— DOCUMENT EXTRACT —
*** Block opens ***

15th September 2005, 12:58
Hello!

I have problems with posting Chinese characters, a.k.a. Kanji. All that comes out are question marks. Can anybody tell me which fonts/settings I do require?

Thanks a lot!
__________ Jan

Anders Pettersson
15th September 2005, 13:21
I have problems with posting Chinese characters, a.k.a. Kanji. All that comes out are question marks. Can anybody tell me which fonts/settings I do require?
Hi Jan.

Sorry for not replying on this when you asked in the SK forum

If you are using IME you shouldn't have a problem. ??
So please tell us what software you are using (OS, web browser, encoding, program you use to type kanji, etc.) I (and probably a few others) maybe can help you.

As for me I use (most of the time) XP pro, IME, IE, usually have Western encoding (or what it is called in English browsers).

Can you read kanji here?
Here is just a few kanji that I guess you recognize:
少林寺拳法

/Anders

JL.
15th September 2005, 13:27
Hello Anders-sensei!

Nope, I've never seen these Kanji before. ;-) [Edit: Yes, I can usually read all the Kanji posted.]
Well, I don't know what IME is, but it's most likely not what I'm using.

*** Block closes ***

Resume the forum thread about posting kanji, starting right after its last sentence.

— DATA EXCERPT —
*** Block opens ***

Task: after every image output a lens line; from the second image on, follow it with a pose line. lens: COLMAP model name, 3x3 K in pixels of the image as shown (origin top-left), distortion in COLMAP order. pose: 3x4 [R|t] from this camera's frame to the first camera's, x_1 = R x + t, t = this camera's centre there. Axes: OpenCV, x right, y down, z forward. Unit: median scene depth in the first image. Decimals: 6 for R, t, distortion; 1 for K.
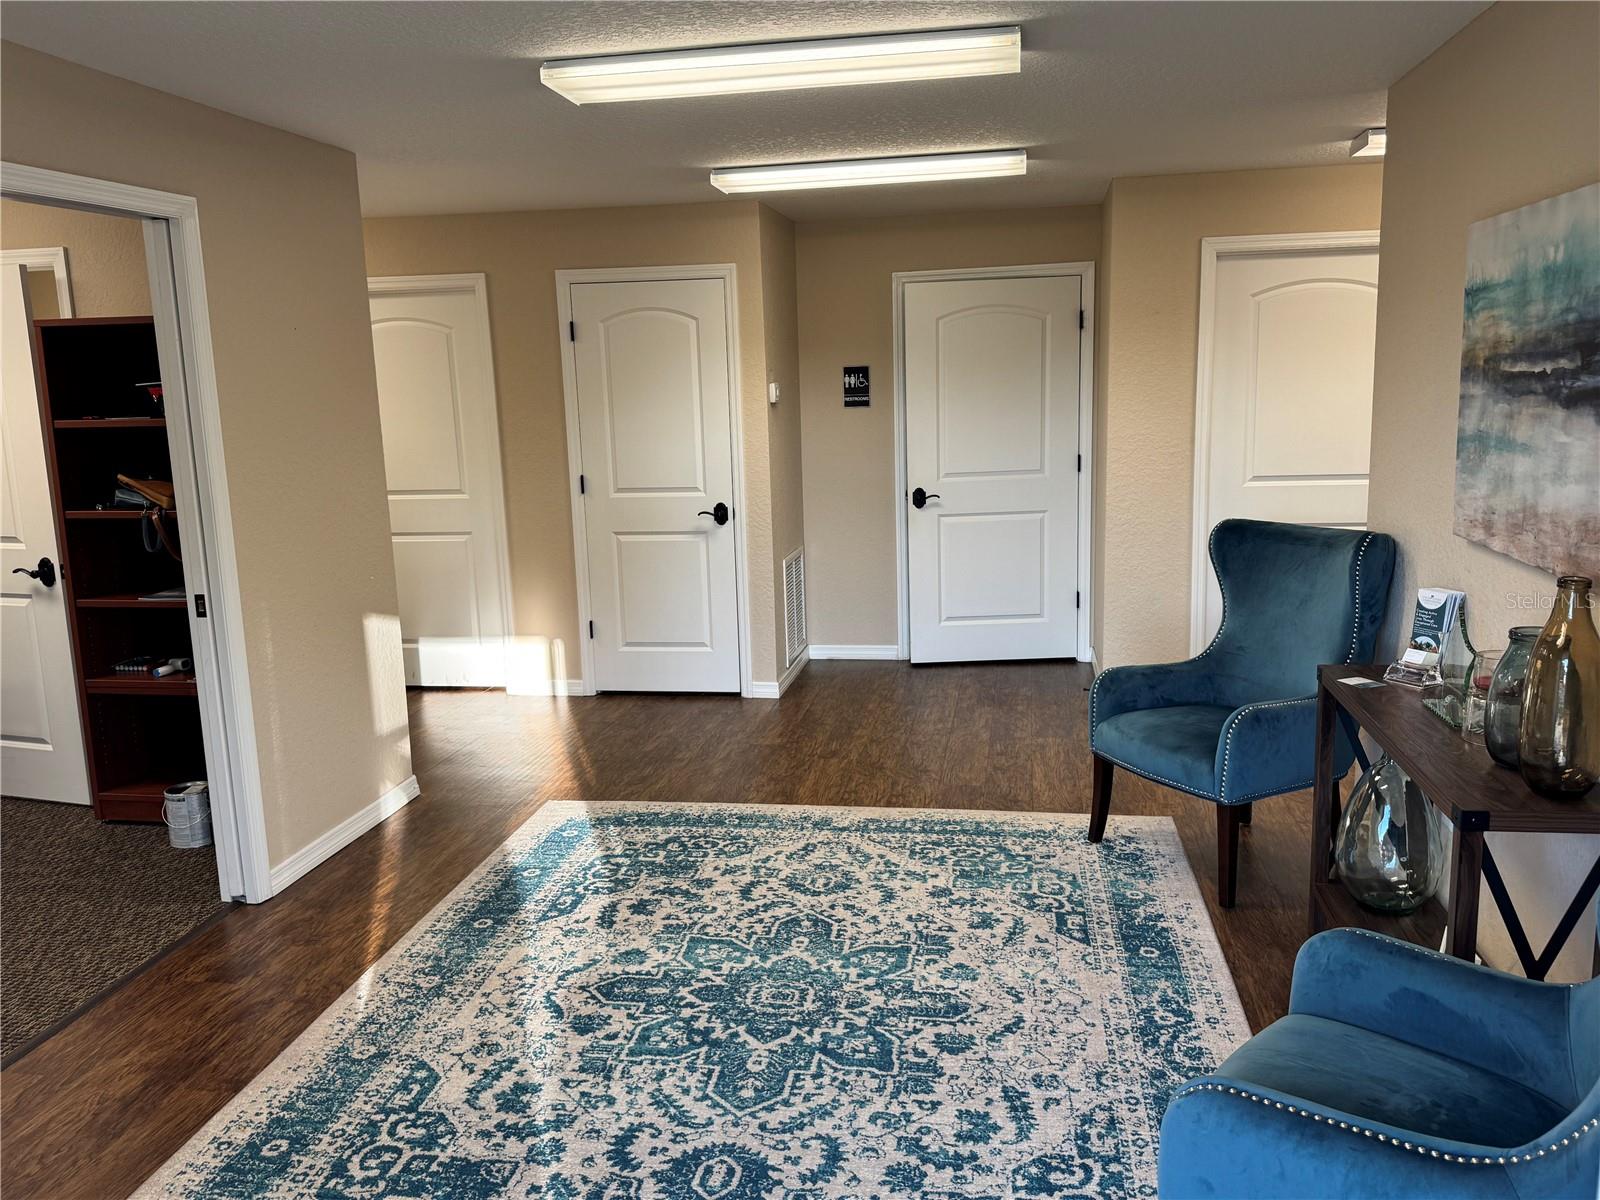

*** Block closes ***

— ANSWER SECTION —
I'm using Mac OS X (10.4.2) as operating system, Safari (Apple's browser, I do have others, too) with Text Coding "Standard" and the system's build-in method for entering Chinese characters.
It's just a guess, but I suppose that a certain font of Kanji is used at eBudo. Do You know which one that could be?

Thanks for the help,
________________ Jan.

Andrew S
15th September 2005, 15:01
Hi, Jan,

I noticed when I tried posting Chinese characters, mine got messed up too, until I disabled the smilies. Hope this helps.

Regards,
Andrew

JL.
15th September 2005, 15:28
?????

Let's see, if this works...

By the way, Andrew-san, did the Kanji come out as question-marks or as something completely different?

Jan

JL.
15th September 2005, 15:30
Obviously didn't work. :-(

JL.
15th September 2005, 18:36
?!—ΡŽ›Œ?–@
shorinji
Œ?ΰι

JL.
15th September 2005, 18:38
?!—ΡŽ›Œ?–@

?!—ΡŽ›Œ?–@

JL.
15th September 2005, 18:41
asdf ?!—ΡŽ›Œ?–@

?¬?!—ΡŽ›Œ?–@

‘ε ?!—ΡŽ›Œ?–@

Almost there... but there's still a problem with the "sho", for whatever reasons. *frown*

Thanks anyway, that was a great help. The decisive bit so far was changing the Text-encoding in the browser settings.

JL.
15th September 2005, 18:44
Ύ―ΞΣ»ϋ·ύΛ‘

"Japanese (EUC)" it is! The "Shift JIS" made trouble with the first character (no idea why). But now it works! :)

Thanks everyone for the help!
Yours,
_____ Jan.

JL.
15th September 2005, 18:46
Hmm. Funnily though I have to use "Shift JIS" to view what everyone else wrote in Kanji! Very mysterious.

JL

JL.
15th September 2005, 18:49
Please tell me: which of the Kanji in my posts are readible?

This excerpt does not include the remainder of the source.